Work instruction:
In the entries that follow, how many lines contain "LUMINARIA"? Please reply with only the number.

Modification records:
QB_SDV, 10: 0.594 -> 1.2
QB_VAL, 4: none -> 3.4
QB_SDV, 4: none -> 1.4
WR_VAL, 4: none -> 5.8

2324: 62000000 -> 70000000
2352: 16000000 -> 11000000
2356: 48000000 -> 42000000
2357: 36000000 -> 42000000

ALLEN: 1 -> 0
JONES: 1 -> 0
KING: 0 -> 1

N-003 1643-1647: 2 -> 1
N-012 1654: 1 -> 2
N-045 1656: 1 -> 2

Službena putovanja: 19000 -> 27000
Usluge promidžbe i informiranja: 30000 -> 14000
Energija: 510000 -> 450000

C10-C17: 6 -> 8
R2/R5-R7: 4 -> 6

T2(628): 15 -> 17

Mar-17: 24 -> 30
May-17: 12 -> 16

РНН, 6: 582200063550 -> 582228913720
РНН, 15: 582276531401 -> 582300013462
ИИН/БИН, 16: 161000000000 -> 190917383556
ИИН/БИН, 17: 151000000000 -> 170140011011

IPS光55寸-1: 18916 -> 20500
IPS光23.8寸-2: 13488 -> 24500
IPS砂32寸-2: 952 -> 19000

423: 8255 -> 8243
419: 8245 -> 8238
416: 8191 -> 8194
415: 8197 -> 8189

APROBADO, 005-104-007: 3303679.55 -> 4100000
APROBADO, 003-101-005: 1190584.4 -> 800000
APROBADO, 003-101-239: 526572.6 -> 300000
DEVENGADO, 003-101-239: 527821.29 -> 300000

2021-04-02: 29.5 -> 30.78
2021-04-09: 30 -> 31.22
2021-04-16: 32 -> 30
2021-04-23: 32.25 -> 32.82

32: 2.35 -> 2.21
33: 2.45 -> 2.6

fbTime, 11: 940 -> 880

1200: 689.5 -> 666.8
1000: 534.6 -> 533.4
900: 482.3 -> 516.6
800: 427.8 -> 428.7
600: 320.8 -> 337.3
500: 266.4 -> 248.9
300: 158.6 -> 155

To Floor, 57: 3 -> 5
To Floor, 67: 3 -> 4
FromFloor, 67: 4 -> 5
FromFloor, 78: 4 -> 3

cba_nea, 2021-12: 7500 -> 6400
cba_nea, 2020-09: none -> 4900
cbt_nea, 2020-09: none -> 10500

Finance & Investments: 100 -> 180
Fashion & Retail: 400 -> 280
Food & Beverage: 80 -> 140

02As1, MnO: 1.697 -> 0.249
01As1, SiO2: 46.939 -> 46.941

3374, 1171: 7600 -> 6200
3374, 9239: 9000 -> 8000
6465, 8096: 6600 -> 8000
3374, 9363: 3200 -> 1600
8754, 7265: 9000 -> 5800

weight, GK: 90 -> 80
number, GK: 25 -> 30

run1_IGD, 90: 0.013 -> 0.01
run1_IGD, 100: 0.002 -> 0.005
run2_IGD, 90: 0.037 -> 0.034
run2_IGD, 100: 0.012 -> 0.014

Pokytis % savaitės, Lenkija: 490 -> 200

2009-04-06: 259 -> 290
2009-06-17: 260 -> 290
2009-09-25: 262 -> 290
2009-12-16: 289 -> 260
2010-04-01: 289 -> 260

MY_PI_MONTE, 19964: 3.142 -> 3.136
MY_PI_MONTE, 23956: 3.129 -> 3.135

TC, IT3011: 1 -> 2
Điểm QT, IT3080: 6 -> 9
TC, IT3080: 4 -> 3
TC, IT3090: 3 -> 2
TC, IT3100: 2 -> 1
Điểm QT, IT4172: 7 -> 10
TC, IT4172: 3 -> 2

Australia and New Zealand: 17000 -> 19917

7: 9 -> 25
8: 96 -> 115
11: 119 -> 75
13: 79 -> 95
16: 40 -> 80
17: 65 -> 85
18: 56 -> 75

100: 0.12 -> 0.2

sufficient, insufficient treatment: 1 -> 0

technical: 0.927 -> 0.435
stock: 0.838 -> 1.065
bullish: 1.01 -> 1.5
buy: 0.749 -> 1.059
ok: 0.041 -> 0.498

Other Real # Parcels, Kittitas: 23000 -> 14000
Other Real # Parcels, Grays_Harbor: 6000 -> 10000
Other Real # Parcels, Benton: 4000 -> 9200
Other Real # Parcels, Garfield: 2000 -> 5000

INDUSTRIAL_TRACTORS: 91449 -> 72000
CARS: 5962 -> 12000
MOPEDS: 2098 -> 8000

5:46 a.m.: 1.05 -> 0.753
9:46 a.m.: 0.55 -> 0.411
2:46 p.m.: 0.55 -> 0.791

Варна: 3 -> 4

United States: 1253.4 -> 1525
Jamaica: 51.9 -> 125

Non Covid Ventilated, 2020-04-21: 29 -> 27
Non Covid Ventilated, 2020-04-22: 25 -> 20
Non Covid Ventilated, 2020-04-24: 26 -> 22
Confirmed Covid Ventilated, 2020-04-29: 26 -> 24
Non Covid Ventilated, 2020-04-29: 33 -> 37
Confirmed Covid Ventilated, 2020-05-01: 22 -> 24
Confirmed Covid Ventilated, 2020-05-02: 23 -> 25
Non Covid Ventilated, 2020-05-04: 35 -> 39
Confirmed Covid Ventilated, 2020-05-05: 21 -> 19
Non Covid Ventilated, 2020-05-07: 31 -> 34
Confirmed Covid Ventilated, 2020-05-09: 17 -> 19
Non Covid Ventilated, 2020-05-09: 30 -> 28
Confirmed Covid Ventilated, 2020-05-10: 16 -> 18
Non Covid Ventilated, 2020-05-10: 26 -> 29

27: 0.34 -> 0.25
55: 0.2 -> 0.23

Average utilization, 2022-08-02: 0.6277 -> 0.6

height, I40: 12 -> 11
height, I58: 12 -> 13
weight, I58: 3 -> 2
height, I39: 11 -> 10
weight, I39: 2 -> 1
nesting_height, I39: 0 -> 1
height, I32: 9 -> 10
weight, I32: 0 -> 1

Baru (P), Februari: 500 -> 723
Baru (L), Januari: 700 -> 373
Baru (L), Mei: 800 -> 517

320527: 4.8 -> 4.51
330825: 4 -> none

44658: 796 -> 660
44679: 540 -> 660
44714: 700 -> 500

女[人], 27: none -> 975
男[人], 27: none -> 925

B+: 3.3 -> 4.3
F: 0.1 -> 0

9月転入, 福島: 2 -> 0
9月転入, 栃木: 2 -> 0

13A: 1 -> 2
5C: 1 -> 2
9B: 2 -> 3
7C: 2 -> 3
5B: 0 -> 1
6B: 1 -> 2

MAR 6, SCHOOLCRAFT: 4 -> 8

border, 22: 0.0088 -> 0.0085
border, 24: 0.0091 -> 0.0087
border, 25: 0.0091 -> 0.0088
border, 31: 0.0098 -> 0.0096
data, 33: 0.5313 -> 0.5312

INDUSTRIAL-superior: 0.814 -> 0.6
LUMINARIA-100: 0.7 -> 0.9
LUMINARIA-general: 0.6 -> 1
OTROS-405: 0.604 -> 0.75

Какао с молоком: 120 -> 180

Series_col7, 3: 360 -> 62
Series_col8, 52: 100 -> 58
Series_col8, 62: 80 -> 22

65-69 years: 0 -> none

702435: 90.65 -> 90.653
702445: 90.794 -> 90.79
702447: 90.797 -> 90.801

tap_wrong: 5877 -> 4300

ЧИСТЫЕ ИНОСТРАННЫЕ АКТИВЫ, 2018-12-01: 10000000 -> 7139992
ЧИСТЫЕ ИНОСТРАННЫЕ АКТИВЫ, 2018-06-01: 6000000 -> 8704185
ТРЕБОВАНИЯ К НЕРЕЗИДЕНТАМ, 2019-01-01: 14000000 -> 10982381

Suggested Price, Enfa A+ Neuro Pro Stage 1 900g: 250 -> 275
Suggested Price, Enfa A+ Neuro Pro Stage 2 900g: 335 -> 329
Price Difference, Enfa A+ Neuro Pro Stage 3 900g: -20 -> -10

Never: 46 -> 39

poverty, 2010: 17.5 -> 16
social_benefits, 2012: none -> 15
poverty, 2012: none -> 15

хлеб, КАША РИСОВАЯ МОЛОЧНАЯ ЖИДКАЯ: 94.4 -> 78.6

Response:
2